I don't believe you really believe that. What do you think would happen if I 
were to grant full public write capability to brltty's source repository, and 
to never inspect any code that is ever put into it. I just let anyone in the 
whole world write any kind of code they want, make any kinds of changes they 
want, etc, and then, on some particular date, I just take whatever has been 
done and release it.

This is what you're saying, but I know it's not what you mean because I trust 
you readily acknowledge that that kind of approach would yield nothing less 
than sheer chaos. While good intentions, sharing, and all that are great 
things, there also needs to be some form of quality control. There's no way 
that anyone, no matter how good his intentions, should be freely permitted to 
simply do as he pleases in any project, especially if that project has a large 
user base which is relying on it as a critical resource.

>The fact that we have managed to go from a single global variable
>declaration to accusations of rebellion is, at the face of it, actually
>rather funny ;) It's the kind of thing that one should only see in black 
>comedy.

Did you really think I meant that seriously? I can assure you that I was using 
humour to make a point. Yes, it really was intended as humour. I do have a 
sense of that, too, you know.

>I am now seeing my logMessages.  So I can now happily inform you that no
>more printf statements will appear in my code!  

Yay!!! :-)

>I have also gotten rid of the use of thisBrl as a global variable.  I now pass 
>it along through the even handling system bundled in a struct as I had 
>described. 

Again, yay!!! And not even the need for a void* either. All properly type 
checked and clean. Progress!

>I didn't mean to attack your use of C.  I was just trying to point out that
>there is often such a trade off between cleanness of the code and
>performance.  

I think you'll find that brltty's code is, for the most part, quite clean and 
also quite efficient. That being said, as I said earlier, performance isn't the 
primary issue. I myself much prefer clean and easy-to-understand code over 
efficiency.

>In a inconsiderably small degree, the code I had before the
>change I just made was more preformant than it is now, both in terms of time
>and memory usage.  I know thinking about the individual bytes is rather
>silly at this level, but given that I'm simultaneously writing firmware for
>the device which must run on the atmega, I have those bytes in my mind a bit
>more than is typical.

And a seasoned programmer learns to not let that happen, and takes the time to 
try to teach less seasoned programmers to not let that happen.

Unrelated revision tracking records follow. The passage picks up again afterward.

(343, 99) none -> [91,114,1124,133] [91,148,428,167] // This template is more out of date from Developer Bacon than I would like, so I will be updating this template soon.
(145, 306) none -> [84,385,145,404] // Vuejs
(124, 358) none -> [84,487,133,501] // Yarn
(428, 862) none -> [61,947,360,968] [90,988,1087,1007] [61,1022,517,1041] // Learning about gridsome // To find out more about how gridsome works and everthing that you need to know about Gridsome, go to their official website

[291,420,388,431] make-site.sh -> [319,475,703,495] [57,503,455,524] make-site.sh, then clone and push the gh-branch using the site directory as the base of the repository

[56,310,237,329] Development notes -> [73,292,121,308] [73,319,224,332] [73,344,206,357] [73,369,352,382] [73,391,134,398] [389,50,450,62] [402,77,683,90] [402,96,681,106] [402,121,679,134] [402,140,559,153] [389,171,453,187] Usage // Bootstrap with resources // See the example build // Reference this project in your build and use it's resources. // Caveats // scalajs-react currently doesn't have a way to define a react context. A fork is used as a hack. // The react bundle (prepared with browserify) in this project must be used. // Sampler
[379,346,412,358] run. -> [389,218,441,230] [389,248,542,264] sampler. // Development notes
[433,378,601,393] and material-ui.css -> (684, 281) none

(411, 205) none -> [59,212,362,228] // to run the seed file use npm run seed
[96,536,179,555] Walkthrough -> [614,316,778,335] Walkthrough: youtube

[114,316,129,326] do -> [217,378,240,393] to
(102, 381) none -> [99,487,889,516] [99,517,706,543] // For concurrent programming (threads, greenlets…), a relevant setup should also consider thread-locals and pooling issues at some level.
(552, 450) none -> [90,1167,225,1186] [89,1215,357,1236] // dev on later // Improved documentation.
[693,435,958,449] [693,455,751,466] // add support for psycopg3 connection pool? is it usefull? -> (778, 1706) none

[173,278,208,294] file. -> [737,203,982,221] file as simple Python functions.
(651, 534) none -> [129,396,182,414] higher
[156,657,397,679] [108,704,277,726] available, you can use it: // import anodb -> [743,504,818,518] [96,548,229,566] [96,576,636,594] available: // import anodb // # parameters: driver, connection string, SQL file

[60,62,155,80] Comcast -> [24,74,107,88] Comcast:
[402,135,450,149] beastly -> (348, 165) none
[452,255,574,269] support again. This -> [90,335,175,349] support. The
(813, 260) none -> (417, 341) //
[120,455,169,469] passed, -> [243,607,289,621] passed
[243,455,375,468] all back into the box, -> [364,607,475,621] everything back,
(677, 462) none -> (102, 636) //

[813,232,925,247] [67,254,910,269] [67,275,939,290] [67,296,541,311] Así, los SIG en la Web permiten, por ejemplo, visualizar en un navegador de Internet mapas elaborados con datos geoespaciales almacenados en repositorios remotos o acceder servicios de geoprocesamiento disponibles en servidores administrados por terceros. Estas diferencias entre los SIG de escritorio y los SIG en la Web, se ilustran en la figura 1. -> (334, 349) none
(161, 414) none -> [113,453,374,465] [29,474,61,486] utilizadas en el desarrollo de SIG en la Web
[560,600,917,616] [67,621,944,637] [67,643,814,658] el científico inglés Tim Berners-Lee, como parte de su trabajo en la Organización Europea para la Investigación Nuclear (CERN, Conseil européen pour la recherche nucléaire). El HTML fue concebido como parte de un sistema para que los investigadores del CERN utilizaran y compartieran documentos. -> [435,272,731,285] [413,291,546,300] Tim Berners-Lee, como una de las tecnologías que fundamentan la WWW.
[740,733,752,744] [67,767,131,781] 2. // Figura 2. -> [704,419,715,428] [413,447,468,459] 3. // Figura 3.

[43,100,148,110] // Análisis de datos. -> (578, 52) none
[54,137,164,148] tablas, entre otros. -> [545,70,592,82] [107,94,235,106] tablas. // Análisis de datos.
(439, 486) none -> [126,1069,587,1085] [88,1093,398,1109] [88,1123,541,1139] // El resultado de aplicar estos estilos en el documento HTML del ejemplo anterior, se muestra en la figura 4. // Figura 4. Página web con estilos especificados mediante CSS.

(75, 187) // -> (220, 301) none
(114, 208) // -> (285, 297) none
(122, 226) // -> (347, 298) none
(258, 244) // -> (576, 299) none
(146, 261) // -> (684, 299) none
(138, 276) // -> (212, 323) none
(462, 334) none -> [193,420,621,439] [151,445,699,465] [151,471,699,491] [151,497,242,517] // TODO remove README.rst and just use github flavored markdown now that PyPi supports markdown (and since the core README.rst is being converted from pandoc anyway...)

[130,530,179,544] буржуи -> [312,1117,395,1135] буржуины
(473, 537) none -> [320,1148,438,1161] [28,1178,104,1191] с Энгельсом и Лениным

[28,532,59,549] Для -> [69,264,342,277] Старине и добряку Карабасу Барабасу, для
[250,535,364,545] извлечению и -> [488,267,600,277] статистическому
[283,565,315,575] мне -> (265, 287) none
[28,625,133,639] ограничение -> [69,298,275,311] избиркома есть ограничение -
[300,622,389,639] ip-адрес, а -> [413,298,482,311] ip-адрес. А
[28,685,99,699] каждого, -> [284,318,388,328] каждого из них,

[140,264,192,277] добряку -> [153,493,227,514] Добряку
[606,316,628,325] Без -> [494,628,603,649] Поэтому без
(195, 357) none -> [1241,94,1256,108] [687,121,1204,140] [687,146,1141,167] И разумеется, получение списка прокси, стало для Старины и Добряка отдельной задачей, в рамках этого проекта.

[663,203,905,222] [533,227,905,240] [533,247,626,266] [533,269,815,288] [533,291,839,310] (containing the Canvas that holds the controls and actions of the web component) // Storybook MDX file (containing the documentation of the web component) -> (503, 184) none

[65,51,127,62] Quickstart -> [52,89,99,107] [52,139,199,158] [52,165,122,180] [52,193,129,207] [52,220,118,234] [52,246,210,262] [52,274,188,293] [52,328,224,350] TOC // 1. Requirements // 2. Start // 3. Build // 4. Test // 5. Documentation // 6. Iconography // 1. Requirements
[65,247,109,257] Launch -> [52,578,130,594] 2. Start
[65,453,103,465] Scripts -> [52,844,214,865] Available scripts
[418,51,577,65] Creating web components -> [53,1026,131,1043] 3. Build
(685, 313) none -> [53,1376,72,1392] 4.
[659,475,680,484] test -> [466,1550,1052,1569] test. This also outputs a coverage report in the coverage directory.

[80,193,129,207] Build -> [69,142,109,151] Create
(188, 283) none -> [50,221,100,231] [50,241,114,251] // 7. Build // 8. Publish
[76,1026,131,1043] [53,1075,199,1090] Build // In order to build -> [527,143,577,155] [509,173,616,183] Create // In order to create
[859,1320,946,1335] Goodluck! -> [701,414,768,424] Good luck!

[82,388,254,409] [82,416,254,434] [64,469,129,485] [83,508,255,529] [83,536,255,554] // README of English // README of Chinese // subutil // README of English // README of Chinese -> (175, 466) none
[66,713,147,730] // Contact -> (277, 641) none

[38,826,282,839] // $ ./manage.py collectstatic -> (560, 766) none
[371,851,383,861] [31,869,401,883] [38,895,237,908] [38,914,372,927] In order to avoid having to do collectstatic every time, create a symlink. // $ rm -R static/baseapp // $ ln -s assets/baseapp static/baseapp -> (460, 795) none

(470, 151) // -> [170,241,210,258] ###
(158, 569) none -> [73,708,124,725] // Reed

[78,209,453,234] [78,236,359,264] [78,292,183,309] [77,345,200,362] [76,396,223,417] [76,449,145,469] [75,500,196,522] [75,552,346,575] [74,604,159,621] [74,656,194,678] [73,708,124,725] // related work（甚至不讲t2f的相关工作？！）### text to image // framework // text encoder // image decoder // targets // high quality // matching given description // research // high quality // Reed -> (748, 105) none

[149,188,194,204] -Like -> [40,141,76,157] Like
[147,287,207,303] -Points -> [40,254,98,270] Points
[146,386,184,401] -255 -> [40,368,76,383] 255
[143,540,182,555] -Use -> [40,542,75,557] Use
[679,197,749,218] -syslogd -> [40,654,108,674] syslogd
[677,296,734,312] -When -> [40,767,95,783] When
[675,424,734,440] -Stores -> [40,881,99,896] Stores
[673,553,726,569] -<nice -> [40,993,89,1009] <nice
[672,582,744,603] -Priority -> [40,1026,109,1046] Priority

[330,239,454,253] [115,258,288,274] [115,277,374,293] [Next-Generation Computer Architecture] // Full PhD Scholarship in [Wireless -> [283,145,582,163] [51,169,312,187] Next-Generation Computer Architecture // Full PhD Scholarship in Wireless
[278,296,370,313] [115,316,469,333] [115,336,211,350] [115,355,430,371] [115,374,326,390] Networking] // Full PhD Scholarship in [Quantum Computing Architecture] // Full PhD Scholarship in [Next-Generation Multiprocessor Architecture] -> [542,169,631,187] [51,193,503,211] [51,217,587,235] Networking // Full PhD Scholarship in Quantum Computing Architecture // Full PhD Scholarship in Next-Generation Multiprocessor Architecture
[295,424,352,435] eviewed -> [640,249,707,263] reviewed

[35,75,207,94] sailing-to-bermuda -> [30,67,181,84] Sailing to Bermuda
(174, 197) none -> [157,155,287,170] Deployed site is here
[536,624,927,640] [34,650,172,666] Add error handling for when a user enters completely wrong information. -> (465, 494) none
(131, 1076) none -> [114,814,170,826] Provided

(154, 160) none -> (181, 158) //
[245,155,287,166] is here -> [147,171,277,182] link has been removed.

>Looking at the code for io_generic.c , I see that as you said:
>
>if(LOG_CATEGORY_FLAG(GENERIC_INPUT)) {
>            logBytes(categoryLogLevel, "generic input", &endpoint->input.
>buffer[endpoint->input.to], result);
>}
>
>How do I set the LOG_CATEGORY_FLAG to include GENERIC_INPUT?

-lingio

-l accepts a comma-delimited list of keywrods which can include one log level 
and any number of log categories. So, for example, what you probably really 
want to specify is this:

   -ldebug,ingio

See logCategoryTable[] in log.c at line 54.

-- 
Dave Mielke           | 2213 Fox Crescent | The Bible is the very Word of God.
Phone: 1-613-726-0014 | Ottawa, Ontario   | 2011 May 21 is the End of Salvation.